--- DOCUMENT EXCERPT ---
■ ■ ■

It is a place full of possibilities where you are free to create an education for your child that is celebrated and you are surrounded by other families co-creating educational experiences that are fully engaging and lighting up the children. Workspace is magical!
How do you measure the impact your learning environment is having on the children and families you serve? How do you know if the environment’s culture is recognizing each individual child as unique and wondrous? One possible way of knowing might be the existence of parents willing to make 2.5 hour round-trip journeys every day of the week just so their children can learn within your community.
That’s exactly the proof leaders at Workspace Education in Bethel, Connecticut have at their disposal. With a family-centric framework, Workspace has integrated a cornucopia of education pedagogies into their work. With Workspace Education’s mix and match model, they allow the flexibility for the learner and family to choose what best fits their interests and needs.
Let’s see how a single learner, Michael, can make use of everything available. At the same time, remember, this is but one unique learning path.

■ ■ ■

--- DATASET ENTRIES ---

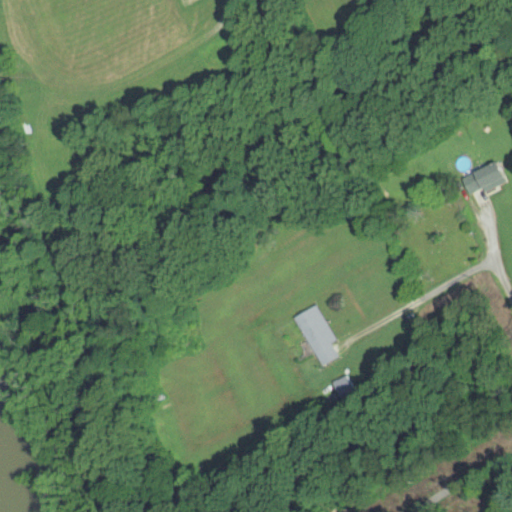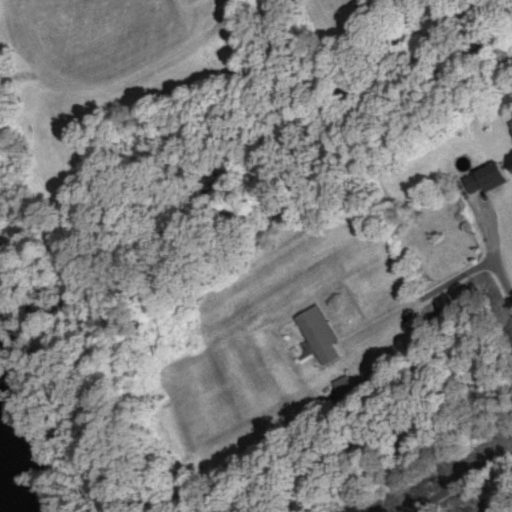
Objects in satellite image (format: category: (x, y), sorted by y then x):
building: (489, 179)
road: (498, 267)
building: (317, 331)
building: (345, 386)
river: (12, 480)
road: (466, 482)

■ ■ ■

--- STUDY QUESTIONS ---
1) Rewrite the Workspace Education text starting at "It is a place" and ending at "Workspace is magical!", changing "magical" to "wonderful".
2) In the Workspace Education text, in what town and state is Workspace Education located?
3) Continue the Workspace Education text from the point where it stops.

--- YOUR RESPONSES ---
1)
It is a place full of possibilities where you are free to create an education for your child that is celebrated and you are surrounded by other families co-creating educational experiences that are fully engaging and lighting up the children. Workspace is wonderful!

2) Bethel, Connecticut

3)
After Michael and his family go through an extended interview process upon his entry into Workspace—showcasing the rich, socially-embedded environment he will be learning in—his interests, passions, and needs are met on day one. Coming from a traditional setting, he’d like to dip his toes into everything that is available here before heading to the deep-end. In response to this unique need, Michael begins with more traditional, subject-based learning, while Workspace educators cultivate his learner agency.
He finds himself growing more and more interested in the STEM field, and he keeps hearing rumblings about CRISPR technology—a unique resource available in Workspace’s 30,000 square foot barn that allows geneticists to “alter DNA sequences and modify gene function.” One week, a geneticist is invited to speak to Workspace learners, and Michael is awestruck.
Once the talk is over, he heads straight to his advisor and inquires about how he can join other learners working with CRISPR. The next week, he is fully embedded in a project-based learning group that exposes them to many fields from medicine, cloning, cancer research, food production and using gene technology to solve problems, such as how to detect landmines.
Michael can then supplement his learning through a continued connection with the visiting geneticist, focused STEM courses, and for fun, an open-walled project with a local business designing their marketing booth for the CAMX trade/recycling show in Houston.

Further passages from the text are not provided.